While the Tribunal did not dispute that Mr McClung’s belief in supporting Rangers was genuinely held, it found that the remaining Grainger criteria for philosophical beliefs were not met. Mr McClung’s support for Rangers was held to be closer to the support of a political party than a true philosophical belief. Further, the support of a football club did not amount to a weighty or substantial aspect of human life and was more akin to a lifestyle choice.
Mr McClung put forward that his Unionist stance and loyalty to the Queen were intrinsically linked with his status as a Rangers supporter and suggested 95% of his fellow supporters held the same views. However, in the absence of any evidence regarding the latter, and with the only common factor between supporters being that they wanted the team to perform well, the Tribunal held that the belief did not have the required levels of cogency, cohesion and importance.

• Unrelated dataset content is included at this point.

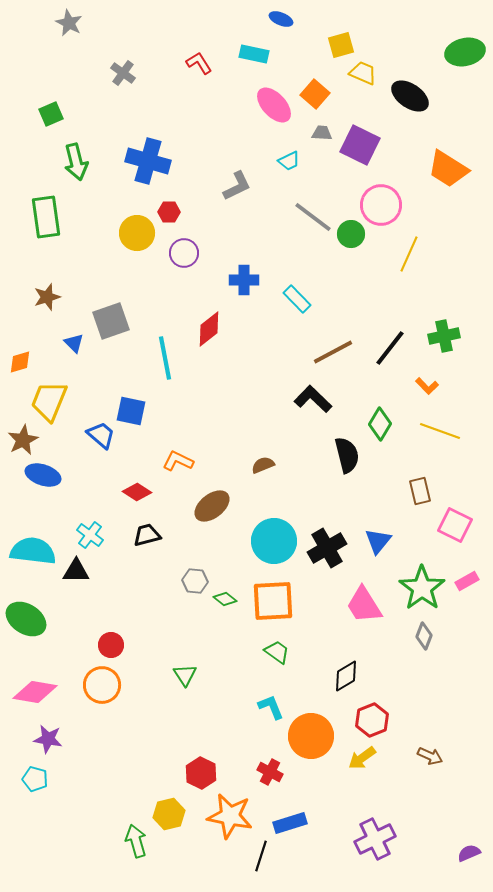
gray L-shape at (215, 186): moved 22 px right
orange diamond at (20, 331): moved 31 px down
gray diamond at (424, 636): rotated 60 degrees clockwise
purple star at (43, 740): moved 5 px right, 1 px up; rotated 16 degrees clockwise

Finally, while the Tribunal accepted that supporting Rangers was undoubtedly worthy of respect, it did not invoke the kind of same respect as matters such as veganism. While the claimant’s belief in supporting Rangers was genuinely held, it didn’t tick the boxes necessary to protect it under the EqA 2010. While this judgment isn’t technically binding on the employment tribunals in England and Wales, it is difficult to see how the English courts would come to a different conclusion if faced with a similar set of facts.
A (legal) privilege denied to many (documents): why investigation reports should be handled with care
In the recent case of University of Dundee v Chakraborty, the EAT reminds litigants that having a document be looked over by legal doesn’t mean that said document necessarily attracts legal privilege.
Before bringing his employment tribunal claim for harassment and race discrimination, the claimant, Mr Chakraborty, raised a grievance under his employer’s Dignity at Work Policy. The employer investigated the grievance, but the grievance investigation report was not finalised until after Mr Chakraborty brought his ET claim. Before the report was shared with the claimant, his employer’s legal counsel made a few amendments, after which the investigator made some further changes.
On the first part of the revised report, the report stated that “Note: This report was amended and reissued on 23.06.2022 following independent legal advice.” After reading this, Mr Chakraborty applied for the disclosure of the original report. His employer resisted this application as they claimed it attracted legal advice privilege. The ET rejected this submission and ordered the disclosure of the original report. His employer appealed this decision.
The EAT dismissed the appeal, holding that the original report was created not in contemplation of litigation but as part of the employer’s response to a grievance under its internal policies. The employer argued that privilege applied retrospectively as it had received legal advice during the creation of the report. The EAT rejected this interpretation and held that, at any rate, it was unclear what legal advice was given just from a comparison of the original and revised report, particularly as the investigator had made her own amendments.
What are some of the takeaways from this case? Well, if there is a real prospect that an individual may bring a claim, first and foremost be mindful of what documents are being created and carefully consider the language used in materials that might be relevant to potential proceedings. All relevant materials may end up finding themselves in front of a Tribunal judge, so it’s advisable to think twice before creating, amending and sending potentially relevant documents/emails. If you are unsure on what steps to take, we recommend seeking legal advice to help avoid planting potential legal landmines that might be inadvertently stepped on at Tribunal.